=== Material to process ===

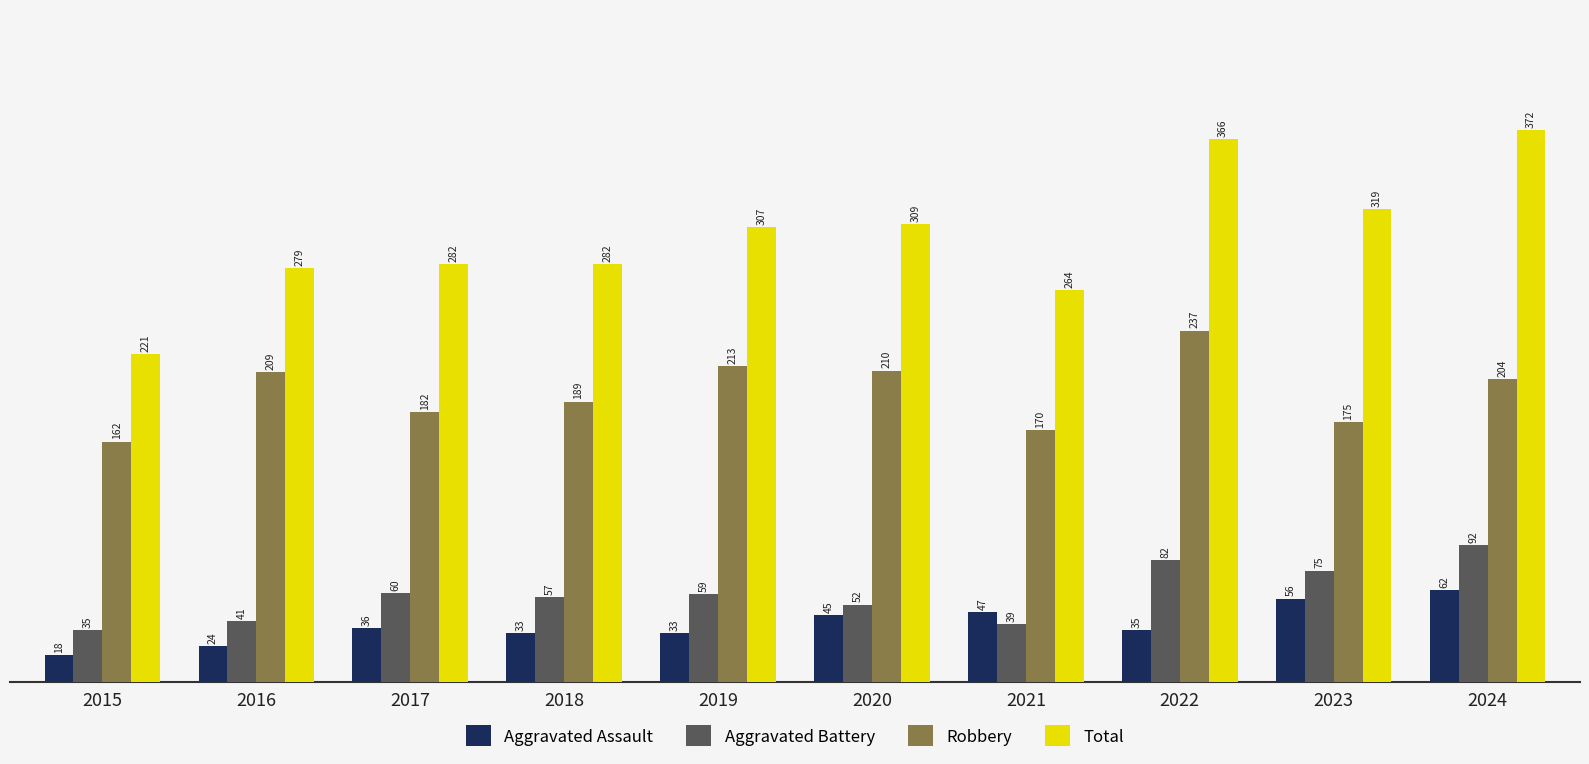

What is the difference between the highest and lowest values at 2022?

331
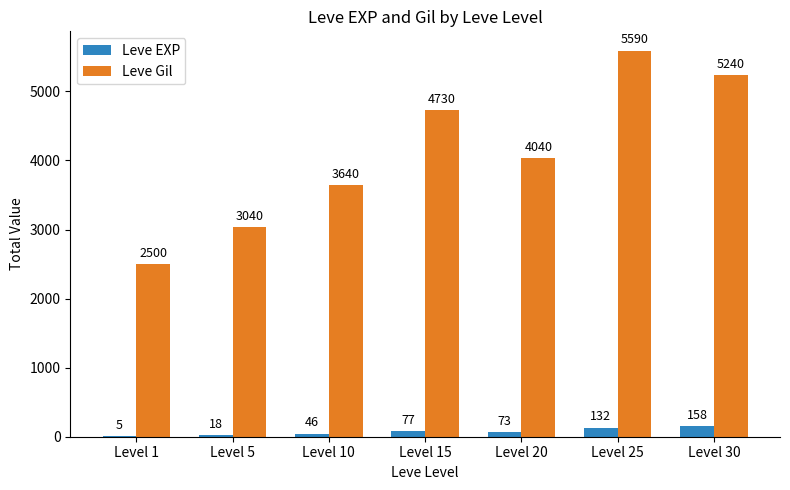

What is the greatest value displayed?

5590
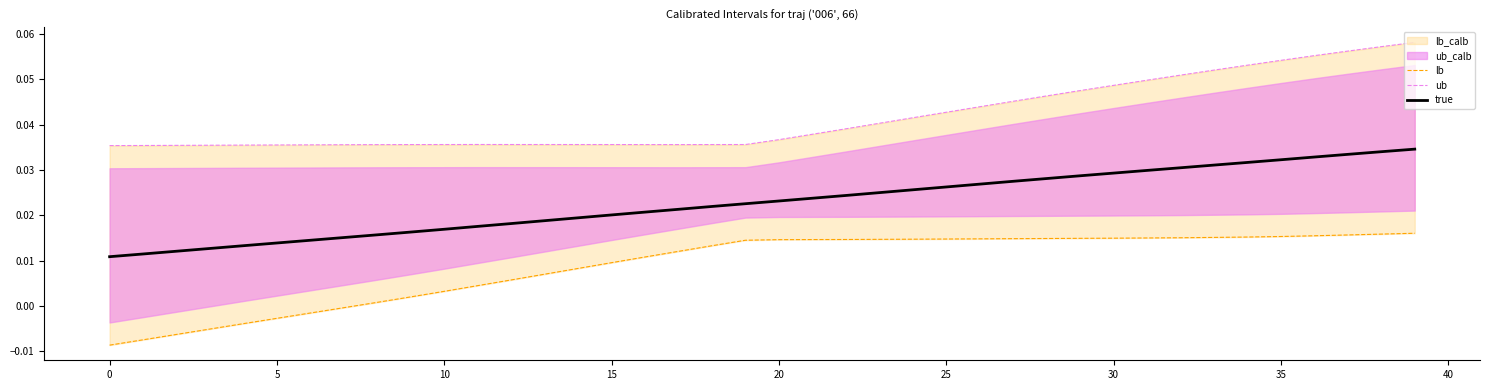

Rank the series at 31 from lowest to highest value.

lb, true, ub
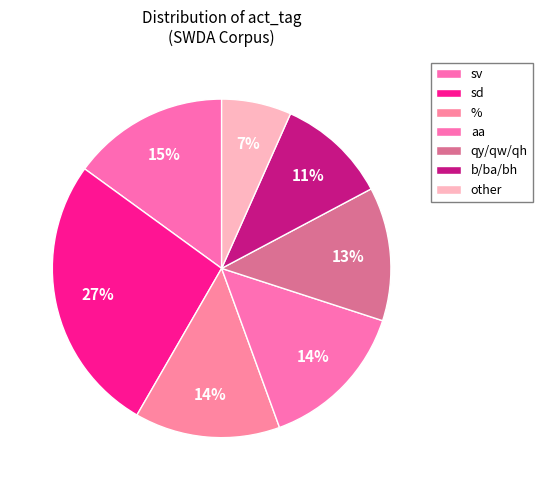

What percentage do % and aa together represent?

28.3%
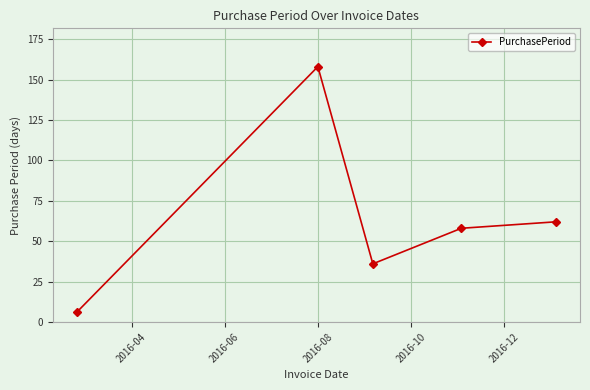

What is the value of the 5th point from the left?

62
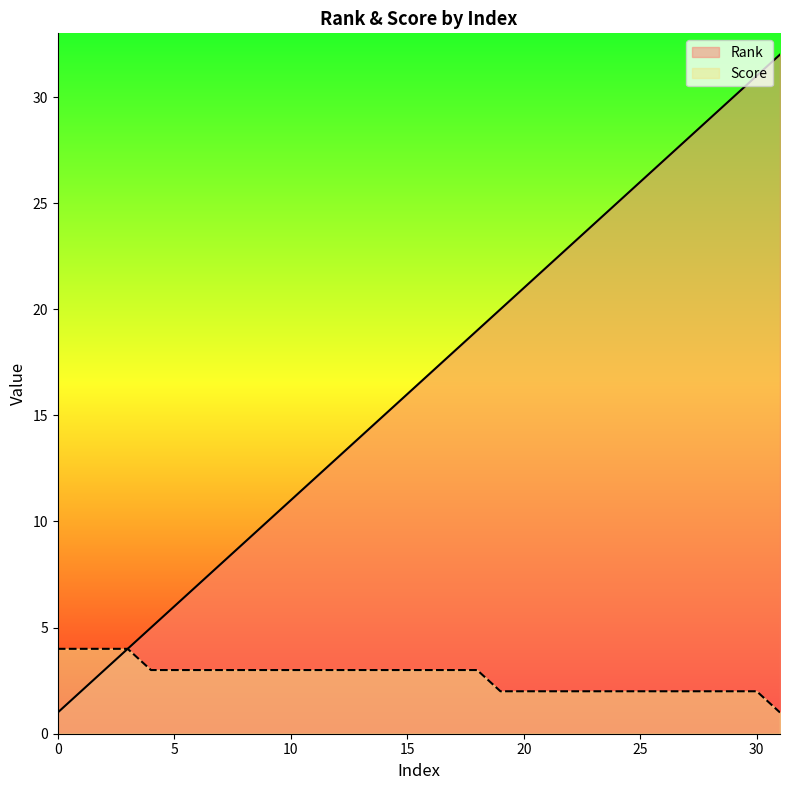

Reading right to left, list all the values displayed in this chart.

Rank: 31=32	30=31	29=30	28=29	27=28	26=27	25=26	24=25	23=24	22=23	21=22	20=21	19=20	18=19	17=18	16=17	15=16	14=15	13=14	12=13	11=12	10=11	9=10	8=9	7=8	6=7	5=6	4=5	3=4	2=3	1=2	0=1
Score: 31=1	30=2	29=2	28=2	27=2	26=2	25=2	24=2	23=2	22=2	21=2	20=2	19=2	18=3	17=3	16=3	15=3	14=3	13=3	12=3	11=3	10=3	9=3	8=3	7=3	6=3	5=3	4=3	3=4	2=4	1=4	0=4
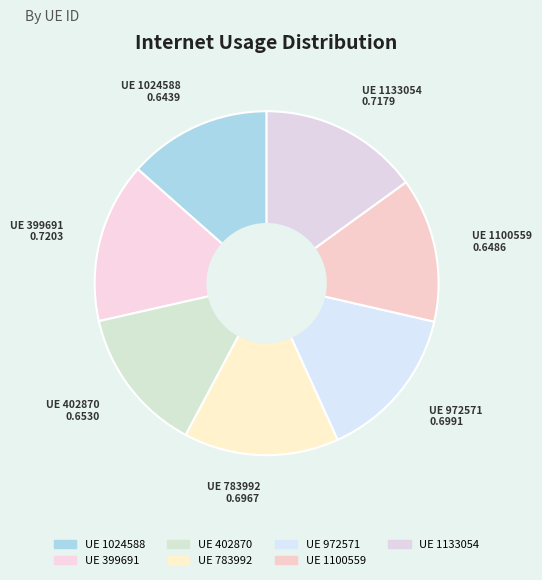

Count the number of slices in the pie.

7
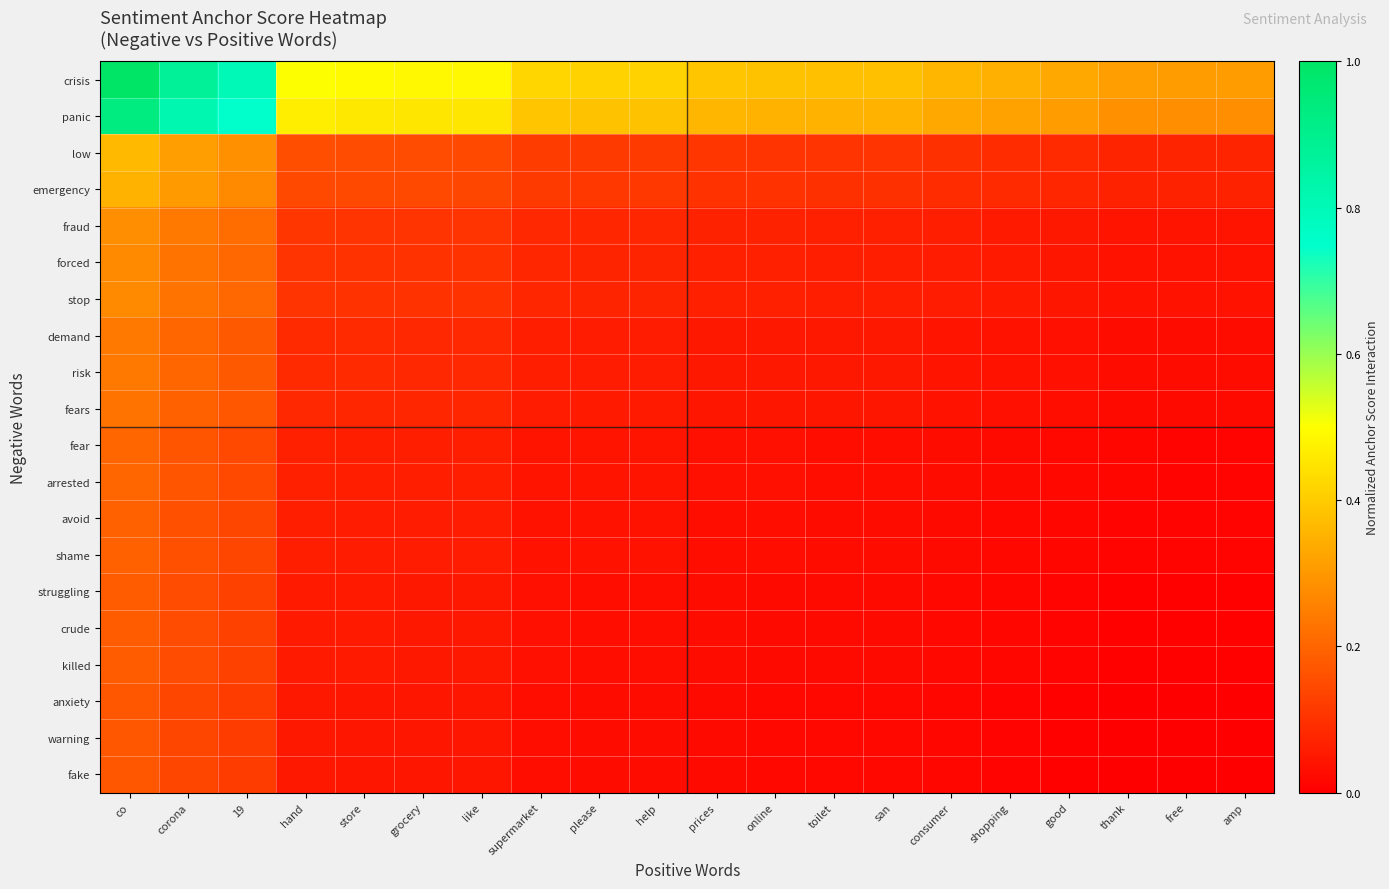

At how many categories does at least one series exceed 0?

20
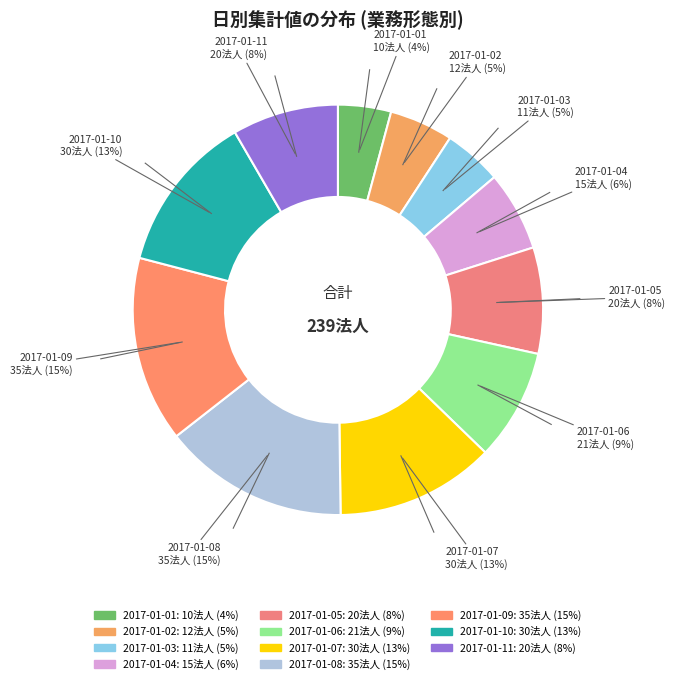

To the nearest percent, what portion does 2017-01-04 represent?

6%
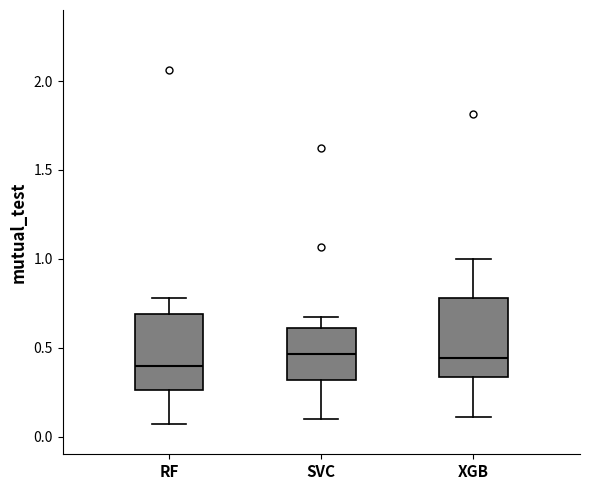

Where does the upper whisker of the box for SVC end on the y-axis? The values are not printed on the chart, so give them approximately, as read against the axis.

0.65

===

- Assignment: Reproduce every one of the items above word for word, leaving out the pictures.

- Exercise response:
What is the difference between the highest and lowest values at 2022?

331

What is the greatest value displayed?

5590

Rank the series at 31 from lowest to highest value.

lb, true, ub

What percentage do % and aa together represent?

28.3%

What is the value of the 5th point from the left?

62

Reading right to left, list all the values displayed in this chart.

Rank: 31=32	30=31	29=30	28=29	27=28	26=27	25=26	24=25	23=24	22=23	21=22	20=21	19=20	18=19	17=18	16=17	15=16	14=15	13=14	12=13	11=12	10=11	9=10	8=9	7=8	6=7	5=6	4=5	3=4	2=3	1=2	0=1
Score: 31=1	30=2	29=2	28=2	27=2	26=2	25=2	24=2	23=2	22=2	21=2	20=2	19=2	18=3	17=3	16=3	15=3	14=3	13=3	12=3	11=3	10=3	9=3	8=3	7=3	6=3	5=3	4=3	3=4	2=4	1=4	0=4

Count the number of slices in the pie.

7

At how many categories does at least one series exceed 0?

20

To the nearest percent, what portion does 2017-01-04 represent?

6%

Where does the upper whisker of the box for SVC end on the y-axis? The values are not printed on the chart, so give them approximately, as read against the axis.

0.65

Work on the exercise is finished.